The amount of wild fish utilized for reduction to fishmeal and fish oil peaked in 1994 at over 30 million tons and then declined to less than 14m tons in 2014. In 2018, it rose to about 18m tons due to increased catches of Peruvian anchoveta, according to the recent publication from the UN's Food and Agriculture Organization (FAO), The Sate of World Fisheries and Aquaculture 2020.
Fishmeal and fish-oil production fluctuate according to changes in species catches, in particular anchoveta, dominated by the El Niño–Southern Oscillation, which affects stock abundance. Over time, the adoption of good management practices and certification schemes has decreased the volumes of unsustainable catches of species targeted for reduction to fishmeal, found the report.
The progressive reduction in supply of marine ingredients has been coupled with a surging demand driven by a fast-growing aquaculture industry, which increased the prices of fishmeal and fish oil. As a result, a growing share of fishmeal and fish oil is being produced from fish by-products, reads the report.
It is now estimated that these by-products are used to produce up to 25–35% of the total volume of fishmeal and fish oil, but regional differences exist, and timely collection and treatment of these by-products is crucial for their further processing, said the FAO. The by-products are usually composed of heads (which represent 9–12% of total fish weight), viscera (12–18%), skin (1–3%), bones (9–15%) and scales (about 5%), it reported.
Lower fishmeal and fish oil feed inclusion rates
Fishmeal and fish oil are still considered the most nutritious and most digestible ingredients for farmed fish, as well as the major source of omega-3 fatty acids, EPA and DHA, said the FAO.

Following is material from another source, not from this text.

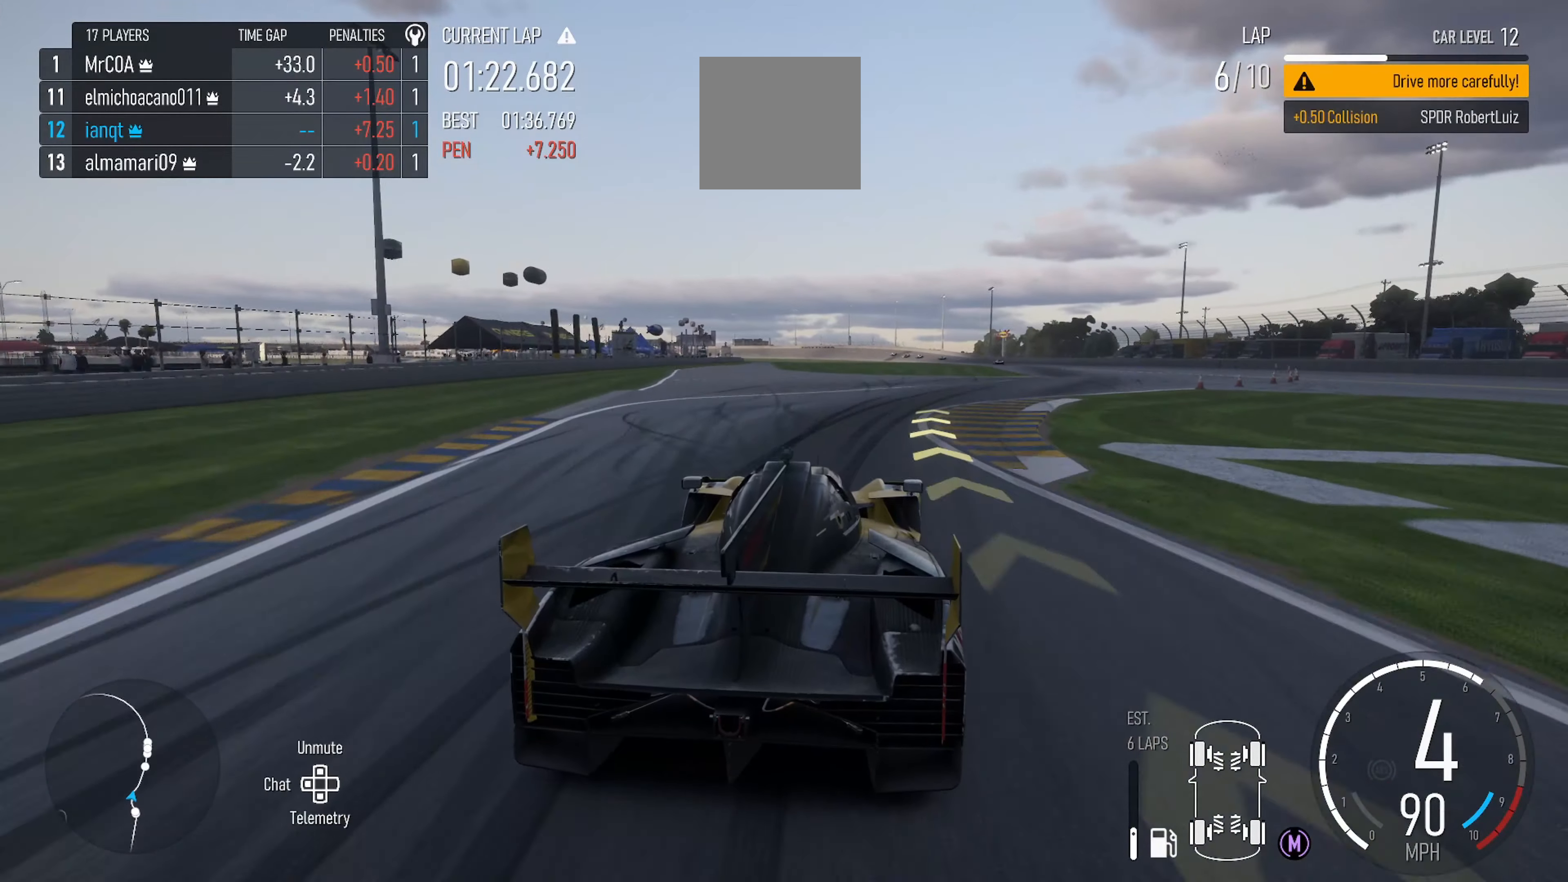
{"buttons": ["R2"], "left_stick": "right", "right_stick": "center", "events": []}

“However, their inclusion rates in compound feeds for aquaculture have shown a clear downward trend, largely as a result of supply and price variation coupled with continuously increasing demand from the aquafeed industry. They are increasingly used selectively at specific stages of production, such as for hatchery, broodstock, and finishing diets, and the incorporation of fishmeal and fish oil in grower diets is decreasing. For example, their share in grower diets for farmed Atlantic salmon is now often less than 10%.”